TASK INSTRUCTIONS:
Where in the data does the word "Left" appear? Find those lines and copy them.

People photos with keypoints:
%%
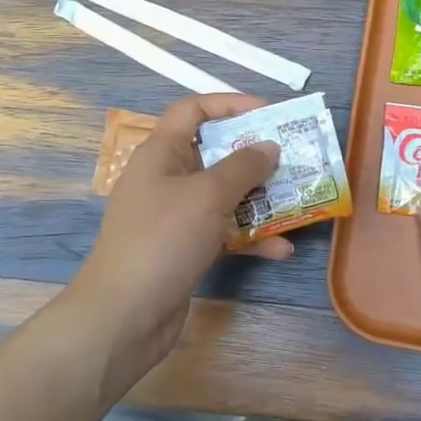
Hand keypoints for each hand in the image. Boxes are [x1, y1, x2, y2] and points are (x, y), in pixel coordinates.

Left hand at [72, 94, 286, 373]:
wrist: (124, 316)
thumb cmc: (163, 239)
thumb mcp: (208, 195)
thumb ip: (243, 167)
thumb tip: (269, 146)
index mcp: (162, 153)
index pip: (194, 110)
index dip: (231, 104)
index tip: (270, 113)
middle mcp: (166, 179)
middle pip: (215, 154)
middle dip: (255, 157)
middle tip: (293, 159)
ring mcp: (175, 216)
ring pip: (223, 196)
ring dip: (259, 200)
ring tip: (297, 203)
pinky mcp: (184, 249)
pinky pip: (223, 233)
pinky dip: (249, 239)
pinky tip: (280, 250)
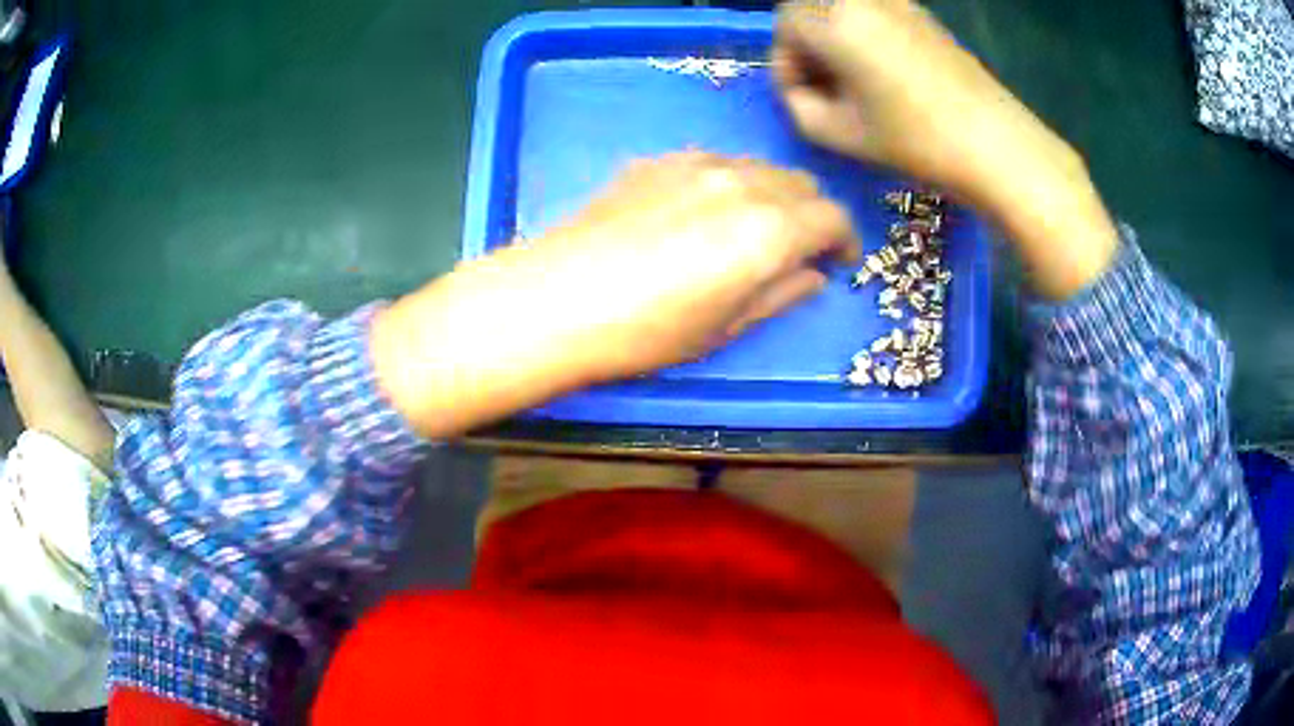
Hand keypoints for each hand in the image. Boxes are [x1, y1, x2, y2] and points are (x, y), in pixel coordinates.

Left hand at [372, 153, 858, 437]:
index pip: (831, 217)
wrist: (555, 299)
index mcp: (769, 230)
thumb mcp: (724, 327)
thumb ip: (780, 294)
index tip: (839, 260)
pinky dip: (730, 183)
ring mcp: (697, 164)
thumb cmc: (645, 332)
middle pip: (800, 183)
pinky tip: (704, 212)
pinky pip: (716, 163)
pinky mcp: (659, 160)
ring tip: (753, 228)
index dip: (844, 239)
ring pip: (759, 167)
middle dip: (811, 214)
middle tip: (799, 248)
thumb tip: (813, 275)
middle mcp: (742, 183)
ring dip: (773, 194)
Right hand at [773, 0, 1117, 299]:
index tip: (801, 96)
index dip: (785, 60)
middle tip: (822, 83)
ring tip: (853, 80)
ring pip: (843, 6)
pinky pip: (875, 12)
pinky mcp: (924, 16)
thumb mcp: (839, 134)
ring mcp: (899, 3)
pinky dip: (864, 32)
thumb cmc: (915, 140)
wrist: (995, 144)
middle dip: (805, 41)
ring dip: (834, 35)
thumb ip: (799, 106)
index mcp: (836, 21)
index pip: (785, 24)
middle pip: (810, 5)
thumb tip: (799, 90)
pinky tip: (883, 71)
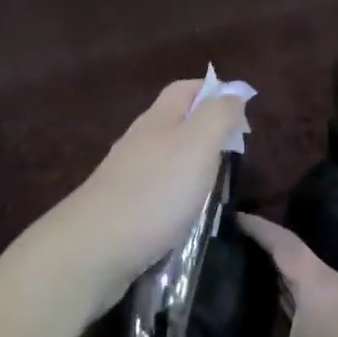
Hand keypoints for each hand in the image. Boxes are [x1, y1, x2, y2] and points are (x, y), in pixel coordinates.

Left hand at [45, 80, 246, 317]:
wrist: (95, 247)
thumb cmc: (155, 190)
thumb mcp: (197, 145)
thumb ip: (218, 116)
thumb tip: (233, 93)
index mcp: (158, 119)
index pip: (185, 89)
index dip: (213, 91)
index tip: (242, 110)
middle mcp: (139, 141)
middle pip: (175, 122)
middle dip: (206, 130)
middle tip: (235, 152)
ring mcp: (126, 175)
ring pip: (165, 158)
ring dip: (192, 165)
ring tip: (217, 185)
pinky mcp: (121, 208)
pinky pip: (156, 191)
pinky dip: (177, 195)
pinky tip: (187, 214)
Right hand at [181, 213, 337, 336]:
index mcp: (322, 288)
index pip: (284, 243)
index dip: (257, 228)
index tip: (230, 217)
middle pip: (300, 260)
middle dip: (266, 255)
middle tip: (229, 252)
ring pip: (317, 283)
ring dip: (286, 281)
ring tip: (248, 281)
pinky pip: (330, 302)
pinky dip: (303, 301)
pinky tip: (284, 319)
%%
SOLUTION:
Left hand at [72, 94, 286, 373]:
Left hand at [372, 153, 858, 437]:
Left hand at [45, 80, 246, 317]:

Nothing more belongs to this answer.